▶ _Exercise directions_
Would you transcribe the entries below word for word, omitting all images?

▶ _Data to use_
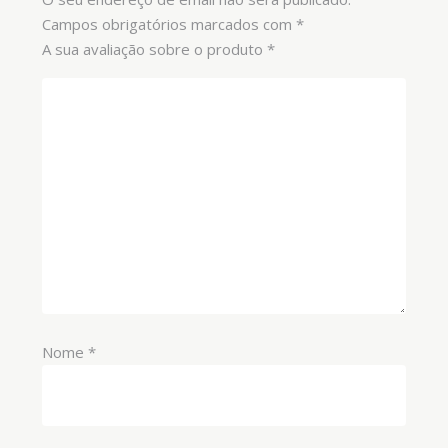
Campos obrigatórios marcados com
*
A sua avaliação sobre o produto
*
Nome
*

▶ _Answer space_
Campos obrigatórios marcados com
*
A sua avaliação sobre o produto
*
Nome
*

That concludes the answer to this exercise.